On Design a High Speed Sigma Delta DAC Modulator for a Digital Communication Transceiver on Chip

This paper introduces a state-of-the-art design of a high speed sigma delta digital to analog converter (DAC), which can be integrated into a system-on-a-chip (SOC) for different communication transceivers. The operation speed in the digital circuit is very important for accomplishing the performance which can satisfy different communication protocol specifications. This paper therefore addresses this problem by using a parallel structure for radio frequency modulation at system level and by using redundancy coding for speed improvement at register transfer level. Due to the flexibility of the sigma delta structure, the designs can trade off between bandwidth and signal-to-noise ratio (SNR) to adapt to different digital communication protocol specifications.
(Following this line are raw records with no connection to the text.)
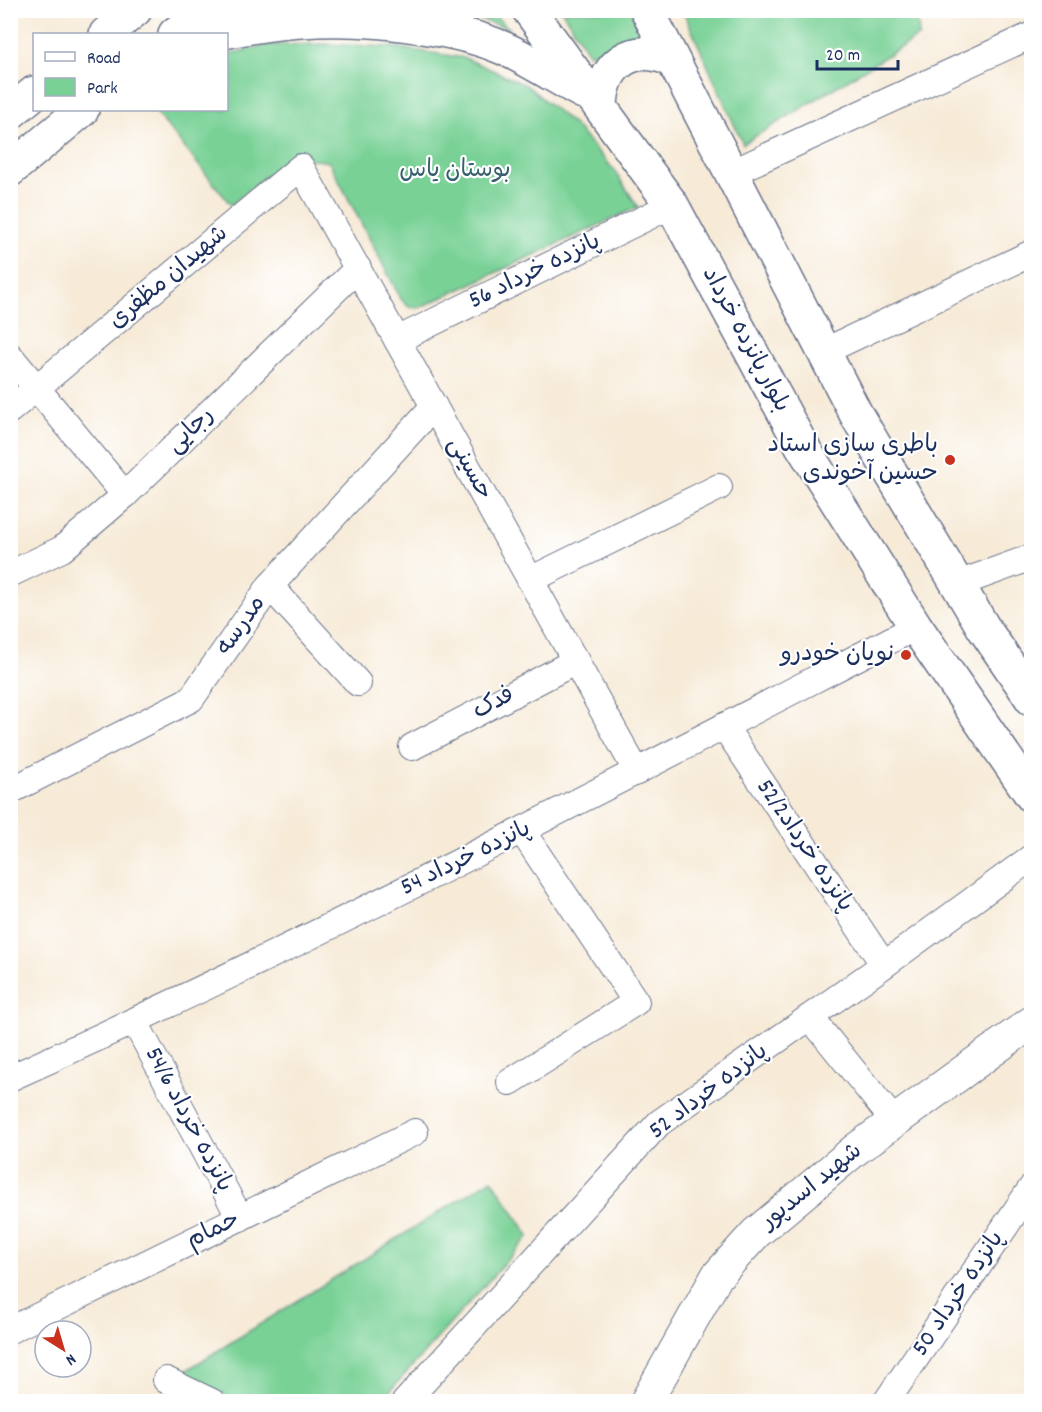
<svg xmlns="http://www.w3.org/2000/svg" width="1042" height="1412" font-family="Dekko,'Playpen Sans Arabic',sans-serif">
  <style>
    .green { fill: #79d196; stroke: #4a807a; stroke-width: 1.5 }
    .lines { fill: none; stroke-linecap: round; stroke-linejoin: round }
    .minor-casing { stroke: #687189; stroke-width: 28 }
    .tertiary-casing { stroke: #687189; stroke-width: 34 }
    .secondary-casing { stroke: #687189; stroke-width: 36 }
    .primary-casing { stroke: #687189; stroke-width: 36 }
    .minor { stroke: #fff; stroke-width: 26 }
    .tertiary { stroke: #fff; stroke-width: 32 }
    .secondary { stroke: #fff; stroke-width: 33 }
    .primary { stroke: #fff; stroke-width: 33 }
    .poi-dot { fill: #c8321e; stroke: #fff; stroke-width: 2 }
    .labels { text-anchor: middle; dominant-baseline: central; stroke-width: 4.5; stroke-linejoin: round; paint-order: stroke }
    .park-label { font-size: 24px; fill: #37606f; stroke: #fff }
    .street-label { font-size: 24px; fill: #1b2f5e; stroke: #fff }
    .poi-label { font-size: 24px; fill: #1b2f5e; stroke: #fff; text-anchor: end }
  </style>
  <rect width="100%" height="100%" fill="#fff"/>
  <filter id="ink" filterUnits="userSpaceOnUse"><feTurbulence type="fractalNoise" baseFrequency=".0167" numOctaves="2"/><feDisplacementMap in="SourceGraphic" scale="12" xChannelSelector="R" yChannelSelector="G"/><feConvolveMatrix kernelMatrix="1 2 1 2 8 2 1 2 1" color-interpolation-filters="sRGB"/></filter>
  <filter id="wash" filterUnits="userSpaceOnUse"><feTurbulence type="fractalNoise" baseFrequency=".008" numOctaves="4" result="noise"/><feDisplacementMap in="SourceGraphic" scale="24" xChannelSelector="R" yChannelSelector="G"/><feGaussianBlur stdDeviation="1.35" result="paint"/><feColorMatrix in="noise" values="0 0 0 0 0 0 0 0 0 0 0 0 0 0 0 0 0 1.4 0 .05"/><feComposite in="paint" operator="in"/></filter>
  <g filter="url(#wash)">
    <rect width="100%" height="100%" fill="#f7ebd8"/>
    <!-- green -->
    <g class="green">
      <path d="M454,11H489L510,29Z"/>
      <path d="M562,11H636L652,40L617,45L589,54Z"/>
      <path d="M683,11H917L919,36L743,144Z"/>
      <path d="M326,44L393,47L465,58L526,85L575,126L614,170L638,207L419,308L409,307L401,299L329,162L290,156L231,205L154,110H226L227,54L268,45Z"/>
      <path d="M492,1179L529,1236L381,1401H237L179,1375Z"/>
    </g>
  </g>
  <g filter="url(#ink)">
    <g class="lines">
      <defs>
        <g id="minor">
          <path d="M731,173L1032,35"/>
          <path d="M397,340L672,205"/>
          <path d="M823,352L1032,253"/>
          <path d="M10,356L125,495"/>
          <path d="M10,410L301,167L637,772"/>
          <path d="M10,574L62,549L125,495L358,268"/>
          <path d="M530,580L719,487"/>
          <path d="M958,584L1032,557"/>
          <path d="M270,586L358,683"/>
          <path d="M724,726L884,965"/>
          <path d="M412,747L576,661"/>
          <path d="M10,791L191,699L270,586L434,406"/>
          <path d="M810,1017L894,1121"/>
          <path d="M135,1022L240,1218"/>
          <path d="M10,1078C318,939 616,782 916,627"/>
          <path d="M510,1082L636,1002L522,831"/>
          <path d="M10,1330L415,1132"/>
          <path d="M166,1380L212,1402"/>
          <path d="M405,1402L659,1123L884,965L1032,857"/>
          <path d="M886,1402L1032,1187"/>
        </g>
        <path id="tertiary" d="M646,1402L717,1276L756,1233L855,1150L1032,1022"/>
        <g id="secondary">
          <path d="M106,34L135,10"/>
          <path d="M175,34L206,10"/>
          <path d="M10,113L34,93"/>
          <path d="M10,170L82,110"/>
        </g>
        <g id="primary">
          <path d="M529,10L672,205L802,446L916,627L1032,796"/>
          <path d="M647,10L857,416L983,627L1032,699"/>
          <path d="M214,34C287,18 349,15 423,27C449,31 478,37 503,48C530,60 557,78 583,92"/>
          <path d="M601,107C602,64 632,42 672,60"/>
        </g>
      </defs>
      <!-- minor casing -->
      <use href="#minor" class="minor-casing"/>
      <!-- tertiary casing -->
      <use href="#tertiary" class="tertiary-casing"/>
      <!-- secondary casing -->
      <use href="#secondary" class="secondary-casing"/>
      <!-- primary casing -->
      <use href="#primary" class="primary-casing"/>
      <!-- minor -->
      <use href="#minor" class="minor"/>
      <!-- tertiary -->
      <use href="#tertiary" class="tertiary"/>
      <!-- secondary -->
      <use href="#secondary" class="secondary"/>
      <!-- primary -->
      <use href="#primary" class="primary"/>
    </g>
  </g>
  <!-- markers -->
  <g class="poi-dot">
    <circle cx="950" cy="460" r="6"/>
    <circle cx="906" cy="655" r="6"/>
  </g>
  <g class="labels">
    <!-- park labels -->
    <g class="park-label">
      <text x="455" y="171">بوستان یاس</text>
    </g>
    <!-- street labels -->
    <g class="street-label">
      <text transform="translate(535 272) rotate(-26)">پانزده خرداد 56</text>
      <text transform="translate(169 278) rotate(-40)">شهیدان مظفری</text>
      <text transform="translate(745 340) rotate(62)">بلوار پانزده خرداد</text>
      <text transform="translate(191 431) rotate(-44)">رجایی</text>
      <text transform="translate(469 469) rotate(61)">حسینی</text>
      <text transform="translate(242 626) rotate(-55)">مدرسه</text>
      <text transform="translate(494 704) rotate(-28)">فدک</text>
      <text transform="translate(804 846) rotate(56)">پانزده خرداد52/2</text>
      <text transform="translate(466 859) rotate(-26)">پانزده خرداد 54</text>
      <text transform="translate(709 1092) rotate(-37)">پانزده خرداد 52</text>
      <text transform="translate(188 1120) rotate(62)">پانزده خرداد 54/6</text>
      <text transform="translate(812 1187) rotate(-39)">شهید اسدپور</text>
      <text transform="translate(213 1231) rotate(-26)">حمام</text>
      <text transform="translate(959 1294) rotate(-56)">پانزده خرداد 50</text>
    </g>
    <!-- poi labels -->
    <g class="poi-label">
      <text x="938" y="446">باطری سازی استاد<tspan x="938" dy="28">حسین آخوندی</tspan></text>
      <text x="894" y="655">نویان خودرو</text>
    </g>
  </g>
  <!-- margin -->
  <rect width="1042" height="1412" fill="none" stroke="#fff" stroke-width="36"/>
  <!-- legend -->
  <rect x="33" y="33" width="195" height="78" fill="#ffffff" stroke="#a4acbf" stroke-width="1.5"/>
  <rect x="45" y="52" width="30" height="9" fill="#ffffff" stroke="#a4acbf" stroke-width="1.5"/>
  <text x="87" y="63" font-size="18" fill="#1b2f5e">Road</text>
  <rect x="45" y="78" width="30" height="18" fill="#79d196" stroke="#a4acbf" stroke-width="1.5"/>
  <text x="87" y="93" font-size="18" fill="#1b2f5e">Park</text>
  <!-- north arrow -->
  <g transform="translate(63 1349) rotate(143)"><circle r="28" fill="#ffffff" stroke="#a4acbf" stroke-width="1.5"/>
  <path d="M0-4.5L10 22L0 15L-10 22Z" fill="#c8321e"/>
  <text y="-9" font-size="16" font-weight="bold" text-anchor="middle" fill="#1b2f5e">N</text>
  </g>
  <!-- scale -->
  <path d="M817 60v9h81v-9" fill="none" stroke="#1b2f5e" stroke-width="3"/>
  <text x="826" y="60" font-size="18" fill="#1b2f5e" stroke="#ffffff" stroke-width="4.5" paint-order="stroke">20 m</text>
</svg>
A 4th order structure can e.g. achieve 6.5 MHz single-side bandwidth (SBW) with 99 dB SNR at base band; or it can achieve 26 MHz double-side bandwidth with 73 dB SNR. Moreover, if latches are used, the sampling frequency can reach 1.4 GHz in a 5th order 2bit structure implemented in a 0.13 mum ASIC, which can achieve 29 MHZ SBW with 81 dB SNR. These implementations occupy very little area as demonstrated in the data obtained from synthesis in a 0.13 mum CMOS standard cell library. These sigma delta structures therefore can be integrated in a SOC for different digital communication transceivers effectively.